## INSTRUCTION
Search each line below for the word "images" and list those that contain it.
DATA FOR PROCESSING: Begin
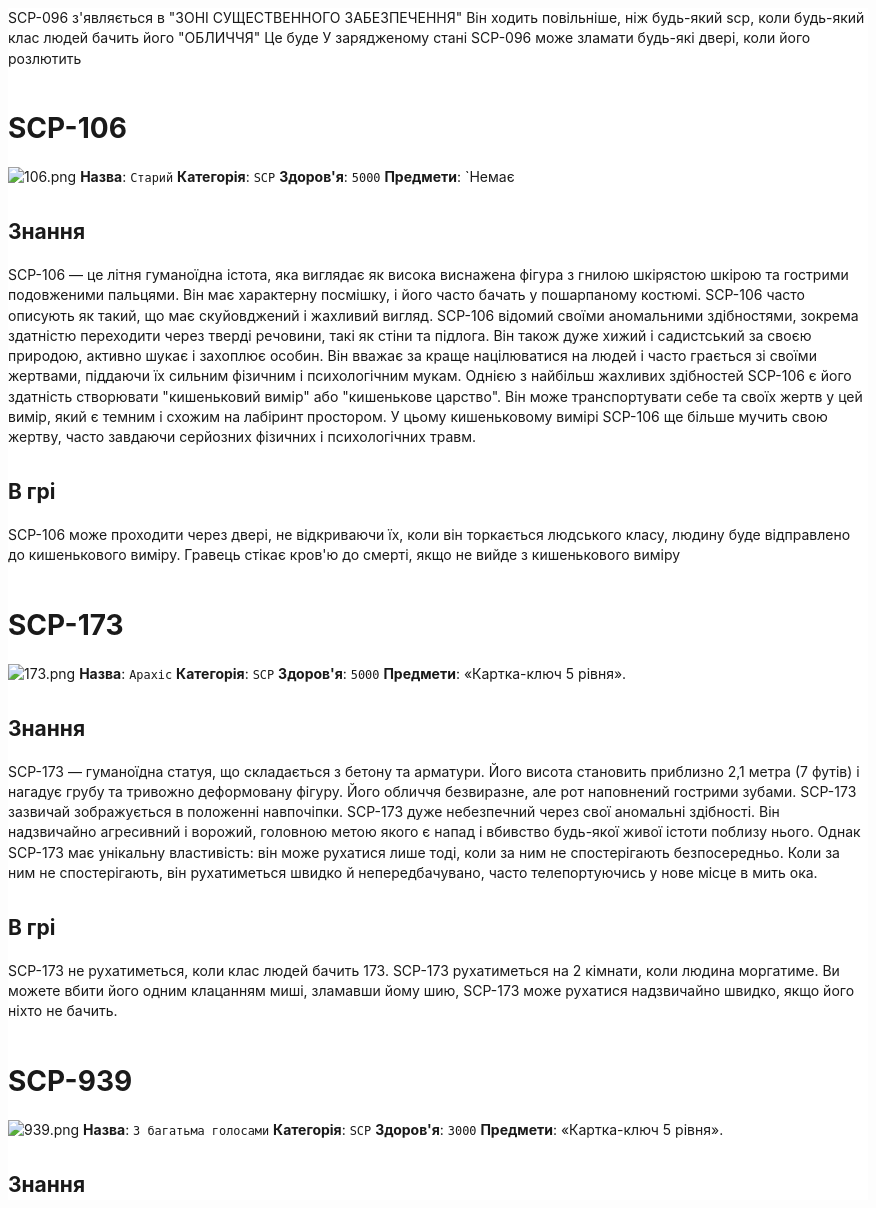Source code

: SCP-096 з'являється в "ЗОНІ СУЩЕСТВЕННОГО ЗАБЕЗПЕЧЕННЯ" Він ходить повільніше, ніж будь-який scp, коли будь-який клас людей бачить його "ОБЛИЧЧЯ" Це буде У зарядженому стані SCP-096 може зламати будь-які двері, коли його розлютить
# SCP-106
![106.png](/images/roles/106.png)
**Назва**: `Старий`
**Категорія**: `SCP`
**Здоров'я**: `5000`
**Предмети**: `Немає

## Знання
SCP-106 — це літня гуманоїдна істота, яка виглядає як висока виснажена фігура з гнилою шкірястою шкірою та гострими подовженими пальцями. Він має характерну посмішку, і його часто бачать у пошарпаному костюмі. SCP-106 часто описують як такий, що має скуйовджений і жахливий вигляд. SCP-106 відомий своїми аномальними здібностями, зокрема здатністю переходити через тверді речовини, такі як стіни та підлога. Він також дуже хижий і садистський за своєю природою, активно шукає і захоплює особин. Він вважає за краще націлюватися на людей і часто грається зі своїми жертвами, піддаючи їх сильним фізичним і психологічним мукам. Однією з найбільш жахливих здібностей SCP-106 є його здатність створювати "кишеньковий вимір" або "кишенькове царство". Він може транспортувати себе та своїх жертв у цей вимір, який є темним і схожим на лабіринт простором. У цьому кишеньковому вимірі SCP-106 ще більше мучить свою жертву, часто завдаючи серйозних фізичних і психологічних травм.
## В грі
SCP-106 може проходити через двері, не відкриваючи їх, коли він торкається людського класу, людину буде відправлено до кишенькового виміру. Гравець стікає кров'ю до смерті, якщо не вийде з кишенькового виміру
# SCP-173
![173.png](/images/roles/173.png)
**Назва**: `Арахіс`
**Категорія**: `SCP`
**Здоров'я**: `5000`
**Предмети**: «Картка-ключ 5 рівня».
## Знання
SCP-173 — гуманоїдна статуя, що складається з бетону та арматури. Його висота становить приблизно 2,1 метра (7 футів) і нагадує грубу та тривожно деформовану фігуру. Його обличчя безвиразне, але рот наповнений гострими зубами. SCP-173 зазвичай зображується в положенні навпочіпки. SCP-173 дуже небезпечний через свої аномальні здібності. Він надзвичайно агресивний і ворожий, головною метою якого є напад і вбивство будь-якої живої істоти поблизу нього. Однак SCP-173 має унікальну властивість: він може рухатися лише тоді, коли за ним не спостерігають безпосередньо. Коли за ним не спостерігають, він рухатиметься швидко й непередбачувано, часто телепортуючись у нове місце в мить ока.

## В грі
SCP-173 не рухатиметься, коли клас людей бачить 173. SCP-173 рухатиметься на 2 кімнати, коли людина моргатиме. Ви можете вбити його одним клацанням миші, зламавши йому шию, SCP-173 може рухатися надзвичайно швидко, якщо його ніхто не бачить.
# SCP-939
![939.png](/images/roles/939.png)
**Назва**: `З багатьма голосами`
**Категорія**: `SCP`
**Здоров'я**: `3000`
**Предмети**: «Картка-ключ 5 рівня».
## Знання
DATA FOR PROCESSING: End
## SOLUTION TO THIS TASK
![106.png](/images/roles/106.png)
![173.png](/images/roles/173.png)
![939.png](/images/roles/939.png)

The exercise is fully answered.